*Exercise description*:
Rewrite every line of the listing below, changing "top-left corner" to "upper-left corner" and keeping everything else unchanged. Leave the pictures out of your answer.

*Provided data*:

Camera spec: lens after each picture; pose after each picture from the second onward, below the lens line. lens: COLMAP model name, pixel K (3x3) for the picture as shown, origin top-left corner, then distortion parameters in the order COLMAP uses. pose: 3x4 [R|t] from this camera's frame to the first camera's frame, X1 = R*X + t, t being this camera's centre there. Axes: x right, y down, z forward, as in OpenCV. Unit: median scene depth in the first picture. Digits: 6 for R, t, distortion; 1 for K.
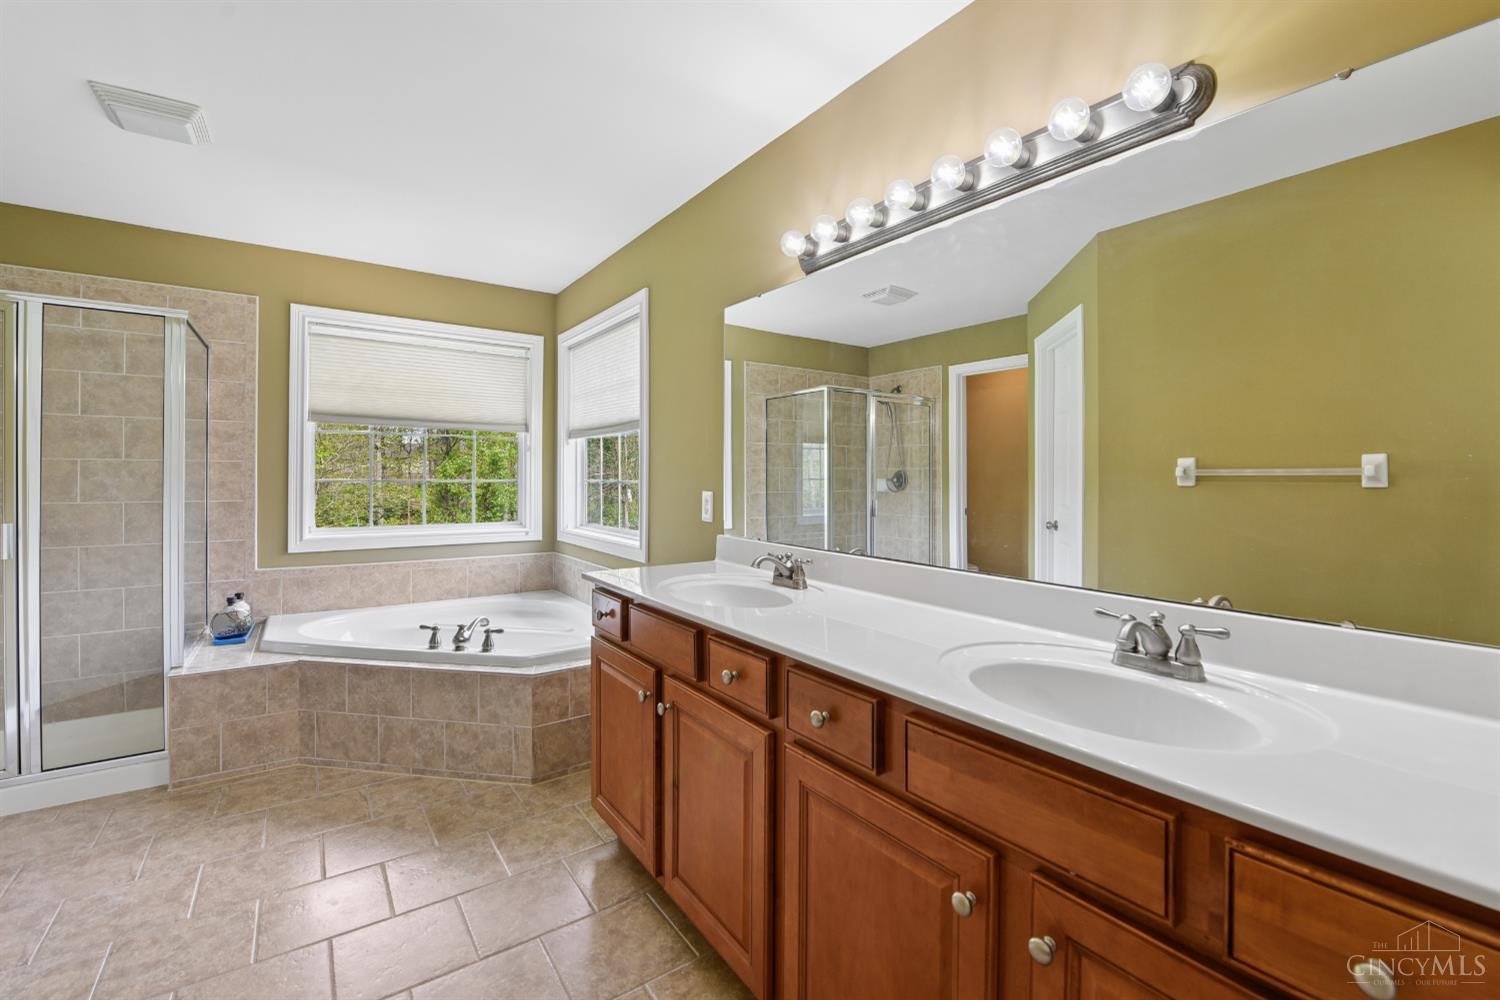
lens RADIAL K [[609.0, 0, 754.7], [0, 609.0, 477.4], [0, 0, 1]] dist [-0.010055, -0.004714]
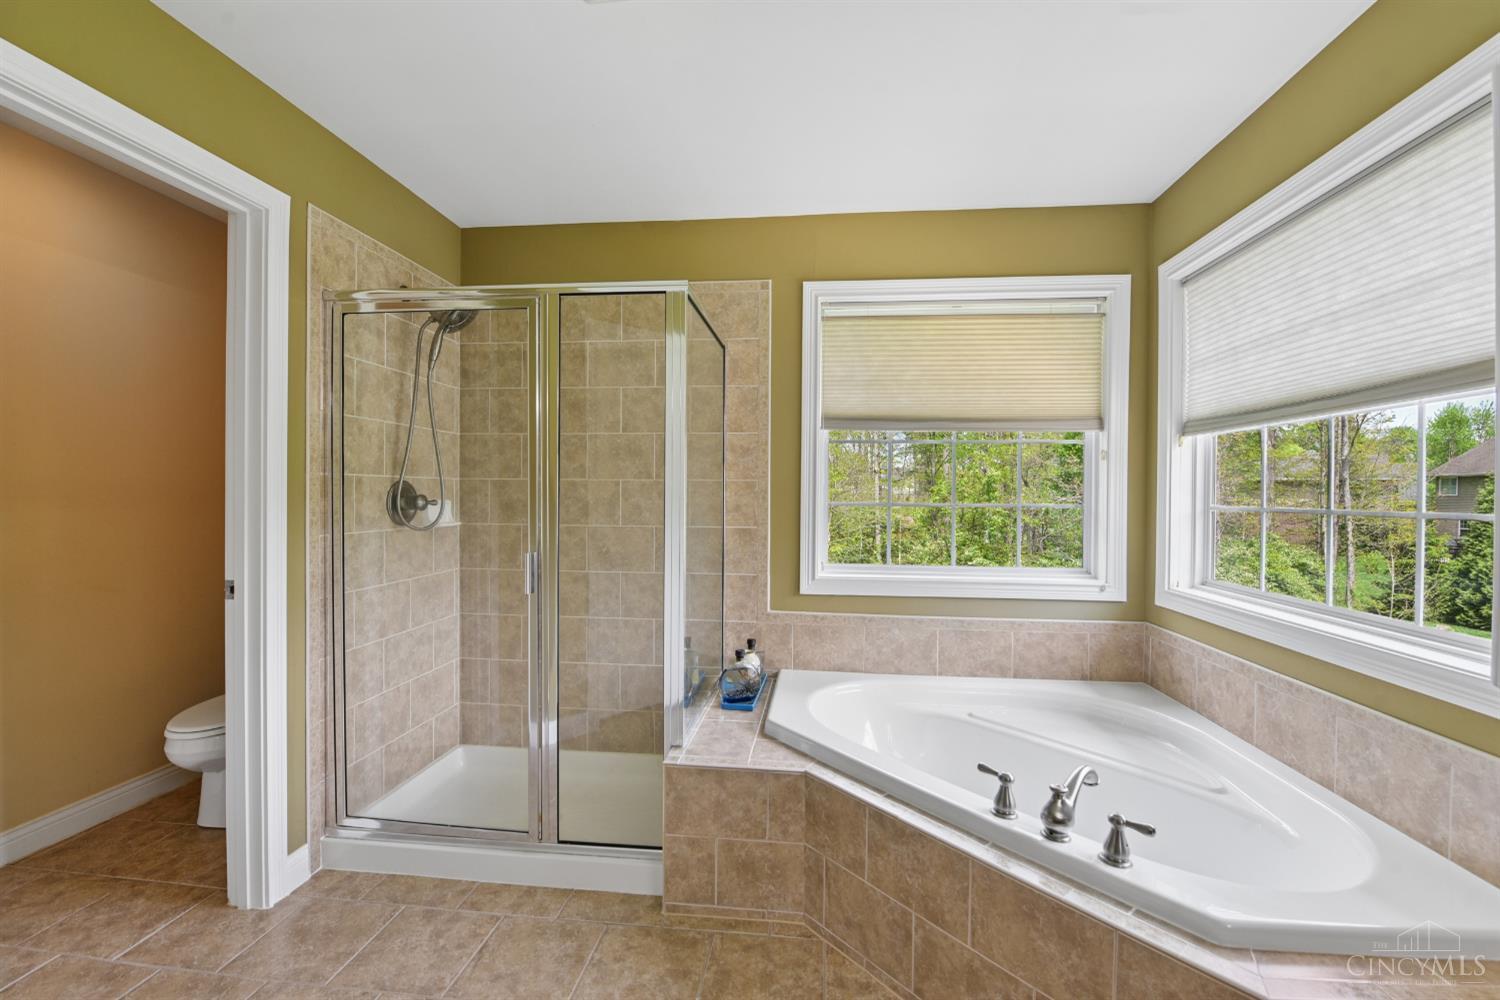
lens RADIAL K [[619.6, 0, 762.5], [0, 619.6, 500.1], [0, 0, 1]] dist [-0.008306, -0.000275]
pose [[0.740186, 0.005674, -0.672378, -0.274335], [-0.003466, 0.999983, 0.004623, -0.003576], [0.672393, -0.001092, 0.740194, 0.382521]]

*Expected output*:
Camera spec: lens after each picture; pose after each picture from the second onward, below the lens line. lens: COLMAP model name, pixel K (3x3) for the picture as shown, origin upper-left corner, then distortion parameters in the order COLMAP uses. pose: 3x4 [R|t] from this camera's frame to the first camera's frame, X1 = R*X + t, t being this camera's centre there. Axes: x right, y down, z forward, as in OpenCV. Unit: median scene depth in the first picture. Digits: 6 for R, t, distortion; 1 for K.
lens RADIAL K [[609.0, 0, 754.7], [0, 609.0, 477.4], [0, 0, 1]] dist [-0.010055, -0.004714]
lens RADIAL K [[619.6, 0, 762.5], [0, 619.6, 500.1], [0, 0, 1]] dist [-0.008306, -0.000275]
pose [[0.740186, 0.005674, -0.672378, -0.274335], [-0.003466, 0.999983, 0.004623, -0.003576], [0.672393, -0.001092, 0.740194, 0.382521]]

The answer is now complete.